━━━━━ STUDY TEXT
Crucifixion of St. Peter (Caravaggio)

Crucifixion of St. Peter
Italian: Crocifissione di San Pietro
Artist Caravaggio
Year 1601
Medium Oil on canvas
Dimensions 230 cm × 175 cm (91 in × 69 in)
Location Santa Maria del Popolo, Rome

The Crucifixion of Saint Peter (Italian: Crocifissione di san Pietro; 1601) is a work by Michelangelo Merisi da Caravaggio, painted for the Cerasi Chapel of Santa Maria del Popolo in Rome. Across the chapel is a second Caravaggio work depicting the Conversion of Saint Paul on the Road to Damascus (1601). On the altar between the two is an Assumption of the Virgin Mary by Annibale Carracci.

The painting depicts the martyrdom of St. Peter by crucifixion—Peter asked that his cross be inverted so as not to imitate his God, Jesus Christ, hence he is depicted upside down. The large canvas shows Ancient Romans, their faces shielded, struggling to erect the cross of the elderly but muscular apostle. Peter is heavier than his aged body would suggest, and his lifting requires the efforts of three men, as if the crime they perpetrate already weighs on them.
━━━━━━━━━━
━━━━━ PROVIDED MATERIAL
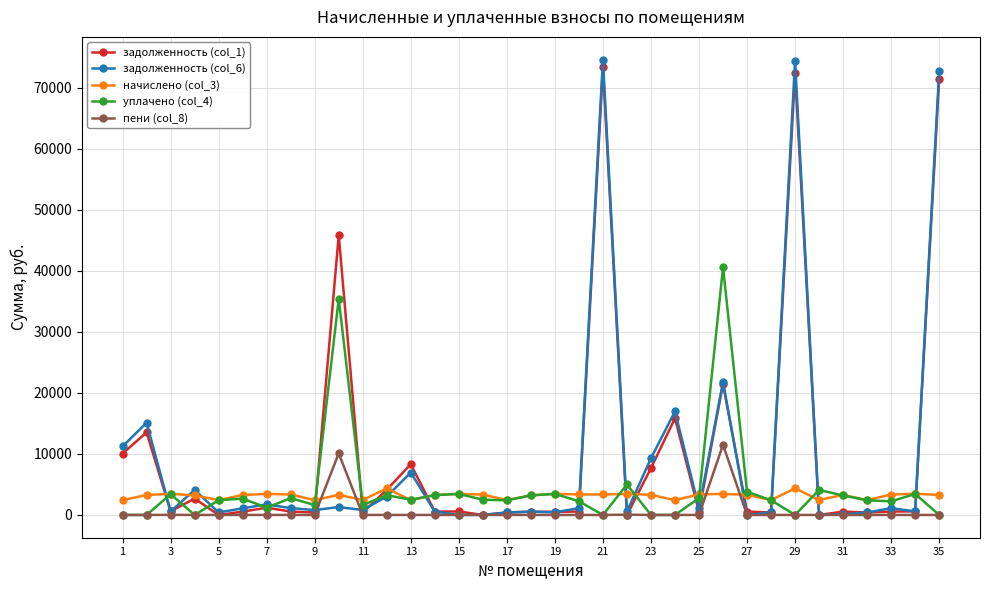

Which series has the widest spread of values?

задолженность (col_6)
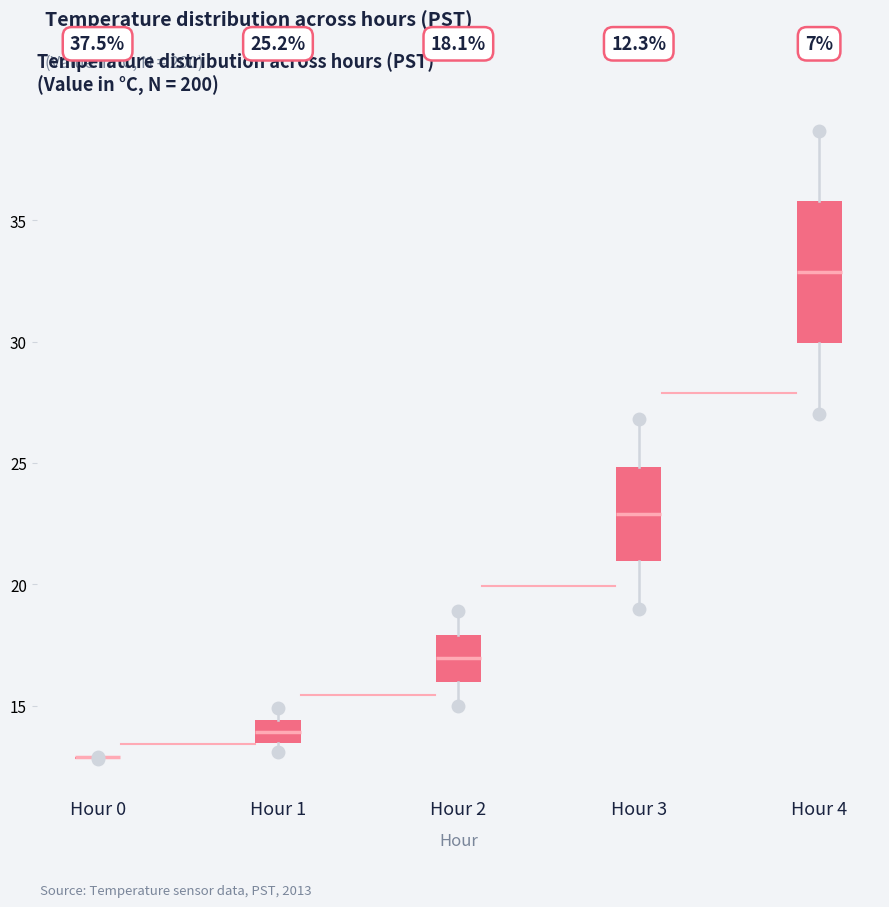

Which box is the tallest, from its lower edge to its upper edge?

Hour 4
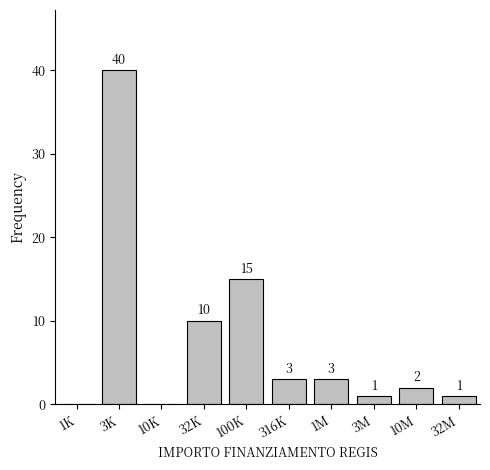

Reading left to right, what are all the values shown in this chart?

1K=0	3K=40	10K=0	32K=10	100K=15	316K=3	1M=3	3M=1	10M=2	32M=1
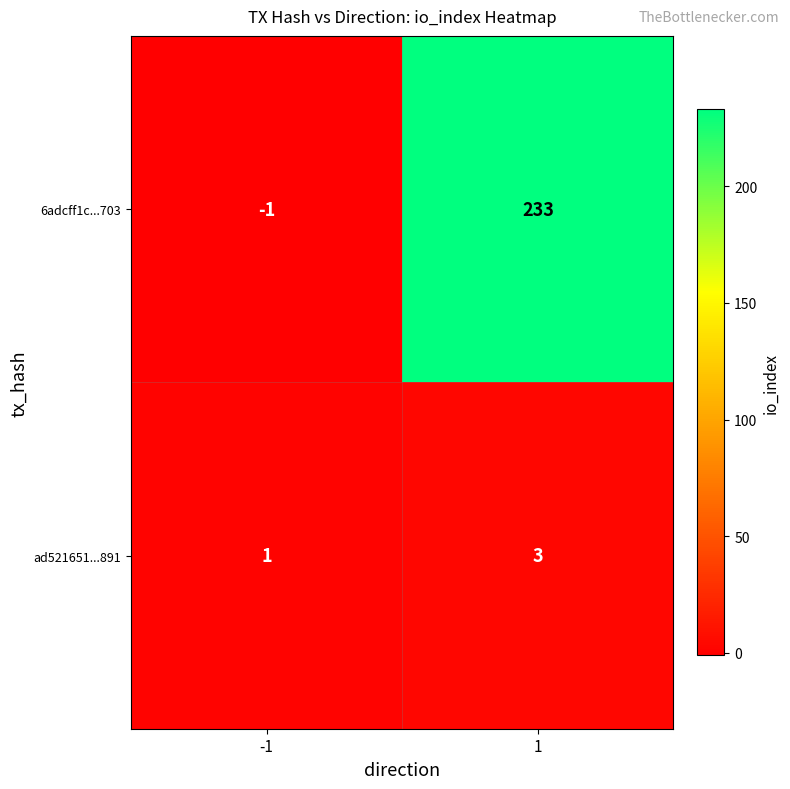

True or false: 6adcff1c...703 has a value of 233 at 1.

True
━━━━━━━━━━
━━━━━ PROVIDED MATERIAL
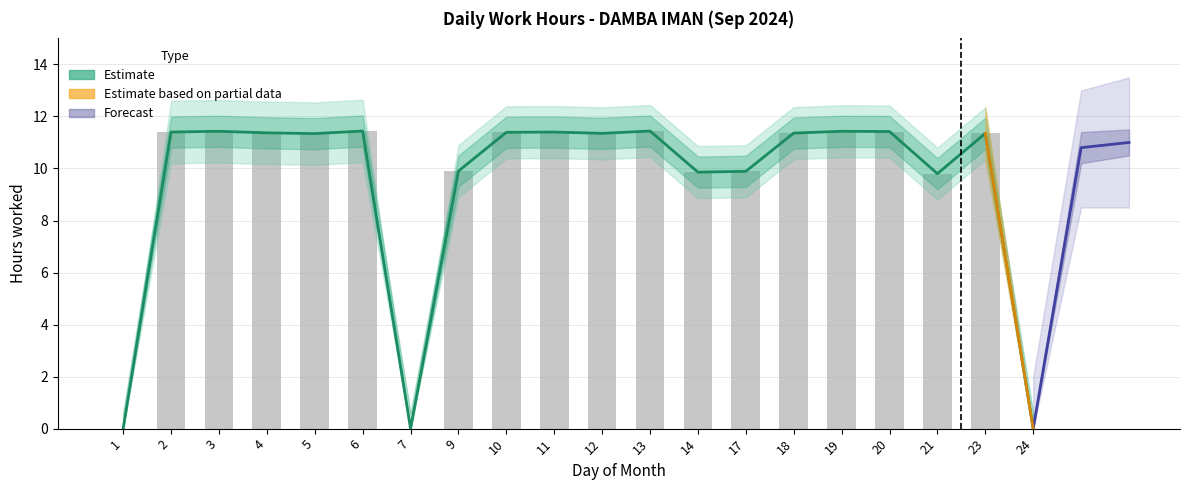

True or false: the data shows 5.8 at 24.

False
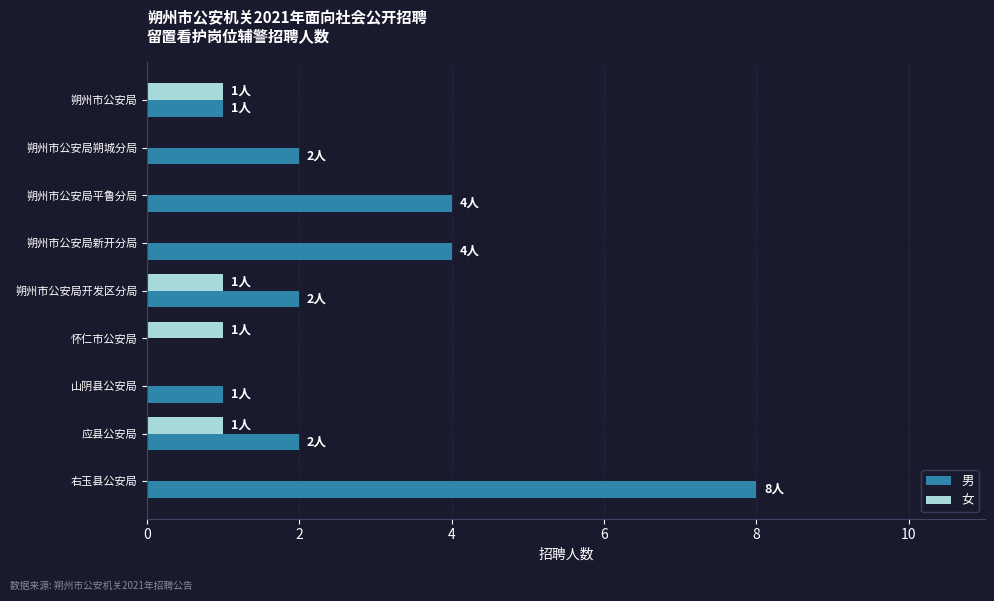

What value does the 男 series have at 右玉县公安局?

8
━━━━━━━━━━
> [WHAT TO DO]
a: Please repeat the full passage on Caravaggio's Crucifixion of St. Peter word for word.
b: Turn everything in the listing from the line containing "Reading left to" down to the line containing "True or false: 6adcff1c...703", both included, into a JSON list of strings with one string per line. Skip blank lines and leave the pictures out.

> [SOLUTIONS]
a:
Crucifixion of St. Peter (Caravaggio)

Crucifixion of St. Peter
Italian: Crocifissione di San Pietro
Artist Caravaggio
Year 1601
Medium Oil on canvas
Dimensions 230 cm × 175 cm (91 in × 69 in)
Location Santa Maria del Popolo, Rome

The Crucifixion of Saint Peter (Italian: Crocifissione di san Pietro; 1601) is a work by Michelangelo Merisi da Caravaggio, painted for the Cerasi Chapel of Santa Maria del Popolo in Rome. Across the chapel is a second Caravaggio work depicting the Conversion of Saint Paul on the Road to Damascus (1601). On the altar between the two is an Assumption of the Virgin Mary by Annibale Carracci.

The painting depicts the martyrdom of St. Peter by crucifixion—Peter asked that his cross be inverted so as not to imitate his God, Jesus Christ, hence he is depicted upside down. The large canvas shows Ancient Romans, their faces shielded, struggling to erect the cross of the elderly but muscular apostle. Peter is heavier than his aged body would suggest, and his lifting requires the efforts of three men, as if the crime they perpetrate already weighs on them.

b:
[
  "Reading left to right, what are all the values shown in this chart?",
  "1K=0\t3K=40\t10K=0\t32K=10\t100K=15\t316K=3\t1M=3\t3M=1\t10M=2\t32M=1",
  "True or false: 6adcff1c...703 has a value of 233 at 1."
]